Following the recent deadly stand-off between Turkey and Greece over people on the move in the Evros region, the Turkish government has released footage of alleged pushback operations by Greek authorities and urged action from the EU. Media and NGOs also continue to report pushbacks. On 5 February, 20 people contacted the Aegean Boat Report after landing on Samos. “They didn’t get any medical assistance, instead they were arrested by police, blindfolded, transported to the port, robbed of all their belongings and beaten, before taken out to sea. They claim that the Greek coast guard threw them directly into the sea, no boat, no life jackets, if true, this is nothing but attempted murder,” stated the organisation. On 11 February, the Hellenic coast guard reportedly intercepted a boat off Samos carrying 180 people who were later towed back to Turkey. Media outlets have also described the suffering of three Yemenis thrown into the sea during a pushback by Greek authorities off Chios. Reportedly, they were robbed of their phones and money and placed on a boat: “After 20 minutes of sailing, they removed our handcuffs. We had child-sized life jackets on us that we could not fit in. They threw us into the water. We had told the Greek soldiers we could not swim. They threw us into the sea and left,” stated a member of the family. Turkish coast guard units have launched a search operation for one family member still missing. A report from an investigative European media consortium released on 17 February reveals that two people, whose bodies washed up on the Turkish Aegean coast in September 2021: “drowned after being thrown overboard by the Hellenic Coast Guard”. Lorraine Leete, from the Legal Centre Lesbos, stated: “Pushbacks constitute atrocities against the humankind for which Greece and the EU will have to respond sooner or later, given the hard and accumulated evidence of crimes committed at their borders”.

Turkish authorities claim that hundreds of thousands of refugees have returned voluntarily to Syria from Turkey, a country that hosts more than 3.6 million Syrian refugees. However, Amnesty International and other human rights organisations have repeatedly reported collective deportations in recent years. According to Are You Syrious, in one incident in late January 2022 somewhere between 150 and 270 Syrian refugees were apprehended by Turkish security forces and deported to the Idlib area in Northern Syria.    

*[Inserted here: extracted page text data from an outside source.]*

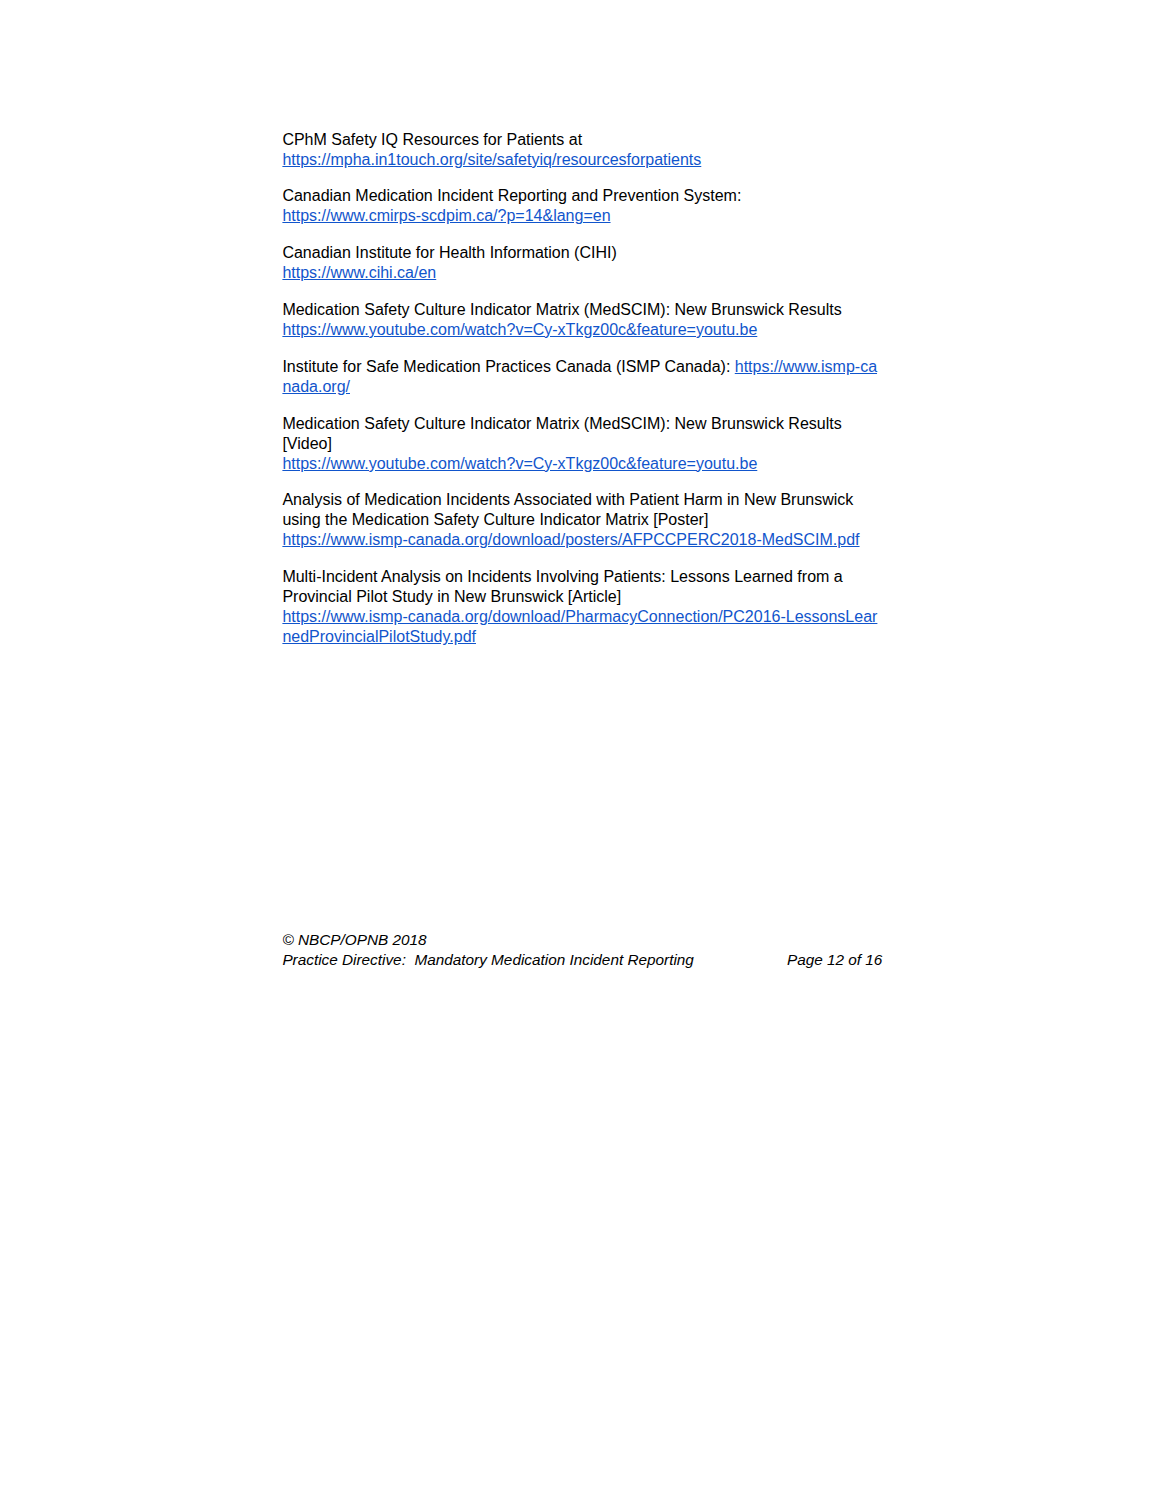CPhM Safety IQ Resources for Patients at
https://mpha.in1touch.org/site/safetyiq/resourcesforpatients
Canadian Medication Incident Reporting and Prevention System:
https://www.cmirps-scdpim.ca/?p=14&lang=en
Canadian Institute for Health Information (CIHI)
https://www.cihi.ca/en
Medication Safety Culture Indicator Matrix (MedSCIM): New Brunswick Results
https://www.youtube.com/watch?v=Cy-xTkgz00c&feature=youtu.be
Institute for Safe Medication Practices Canada (ISMP Canada): https://www.ismp-canada.org/
Medication Safety Culture Indicator Matrix (MedSCIM): New Brunswick Results [Video]
https://www.youtube.com/watch?v=Cy-xTkgz00c&feature=youtu.be
Analysis of Medication Incidents Associated with Patient Harm in New Brunswick using the Medication Safety Culture Indicator Matrix [Poster]
https://www.ismp-canada.org/download/posters/AFPCCPERC2018-MedSCIM.pdf
Multi-Incident Analysis on Incidents Involving Patients: Lessons Learned from a Provincial Pilot Study in New Brunswick [Article]
https://www.ismp-canada.org/download/PharmacyConnection/PC2016-LessonsLearnedProvincialPilotStudy.pdf
© NBCP/OPNB 2018
Practice Directive: Mandatory Medication Incident Reporting Page 12 of 16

The establishment of five EU funded closed controlled “prison” facilities in the Aegean hotspots of Leros, Kos, Chios, Samos and Lesvos continues to spark resistance. A new facility on Lesvos, expected to open in September, will be located in a “high-risk zone” for wildfires. The new centre will have a capacity of 5,000 people, and is to be located in a remote area called Vastria, situated close to the island’s largest landfill and inside a protected forest. “The majority of fatalities happen in areas where you have a lot of people trying to get away from a place, [making] it difficult to evacuate,” said natural hazards expert Michalis Diakakis, further noting: “Because of the heavy smoke and toxic gases, people tend to inhale huge amounts and then collapse, and then the fire catches them. Most deaths […] like that are in small areas with a few houses, or in small towns near forests”.